### Brief
Exact reproduction of every entry is required.

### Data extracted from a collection
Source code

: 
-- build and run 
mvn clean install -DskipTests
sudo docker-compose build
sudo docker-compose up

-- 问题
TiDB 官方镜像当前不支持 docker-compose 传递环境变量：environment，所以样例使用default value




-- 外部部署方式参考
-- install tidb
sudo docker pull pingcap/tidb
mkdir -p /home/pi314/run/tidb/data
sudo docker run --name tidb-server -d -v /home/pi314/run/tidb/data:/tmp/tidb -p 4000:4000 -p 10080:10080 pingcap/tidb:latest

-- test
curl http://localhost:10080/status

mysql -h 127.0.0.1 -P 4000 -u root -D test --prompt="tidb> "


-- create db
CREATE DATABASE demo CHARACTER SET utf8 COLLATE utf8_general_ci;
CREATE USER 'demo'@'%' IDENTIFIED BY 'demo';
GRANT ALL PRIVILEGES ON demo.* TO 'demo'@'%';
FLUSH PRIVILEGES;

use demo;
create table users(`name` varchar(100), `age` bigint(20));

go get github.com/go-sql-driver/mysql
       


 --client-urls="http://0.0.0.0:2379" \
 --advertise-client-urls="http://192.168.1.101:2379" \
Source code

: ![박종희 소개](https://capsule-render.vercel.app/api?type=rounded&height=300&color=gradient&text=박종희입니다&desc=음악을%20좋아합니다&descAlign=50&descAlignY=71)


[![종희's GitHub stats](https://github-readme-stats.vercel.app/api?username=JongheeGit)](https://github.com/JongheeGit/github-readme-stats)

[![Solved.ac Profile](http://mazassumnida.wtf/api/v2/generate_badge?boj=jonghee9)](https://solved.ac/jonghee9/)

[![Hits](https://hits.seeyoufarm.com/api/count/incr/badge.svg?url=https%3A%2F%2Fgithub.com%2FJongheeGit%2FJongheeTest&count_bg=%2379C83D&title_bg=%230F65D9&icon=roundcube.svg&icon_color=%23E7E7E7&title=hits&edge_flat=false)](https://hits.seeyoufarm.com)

### Answer to this task
Source code

: 
-- build and run 
mvn clean install -DskipTests
sudo docker-compose build
sudo docker-compose up

-- 问题
TiDB 官方镜像当前不支持 docker-compose 传递环境变量：environment，所以样例使用default value




-- 外部部署方式参考
-- install tidb
sudo docker pull pingcap/tidb
mkdir -p /home/pi314/run/tidb/data
sudo docker run --name tidb-server -d -v /home/pi314/run/tidb/data:/tmp/tidb -p 4000:4000 -p 10080:10080 pingcap/tidb:latest

-- test
curl http://localhost:10080/status

mysql -h 127.0.0.1 -P 4000 -u root -D test --prompt="tidb> "


-- create db
CREATE DATABASE demo CHARACTER SET utf8 COLLATE utf8_general_ci;
CREATE USER 'demo'@'%' IDENTIFIED BY 'demo';
GRANT ALL PRIVILEGES ON demo.* TO 'demo'@'%';
FLUSH PRIVILEGES;

use demo;
create table users(`name` varchar(100), `age` bigint(20));

go get github.com/go-sql-driver/mysql
       


 --client-urls="http://0.0.0.0:2379" \
 --advertise-client-urls="http://192.168.1.101:2379" \
Source code

: ![박종희 소개](https://capsule-render.vercel.app/api?type=rounded&height=300&color=gradient&text=박종희입니다&desc=음악을%20좋아합니다&descAlign=50&descAlignY=71)


[![종희's GitHub stats](https://github-readme-stats.vercel.app/api?username=JongheeGit)](https://github.com/JongheeGit/github-readme-stats)

[![Solved.ac Profile](http://mazassumnida.wtf/api/v2/generate_badge?boj=jonghee9)](https://solved.ac/jonghee9/)

[![Hits](https://hits.seeyoufarm.com/api/count/incr/badge.svg?url=https%3A%2F%2Fgithub.com%2FJongheeGit%2FJongheeTest&count_bg=%2379C83D&title_bg=%230F65D9&icon=roundcube.svg&icon_color=%23E7E7E7&title=hits&edge_flat=false)](https://hits.seeyoufarm.com)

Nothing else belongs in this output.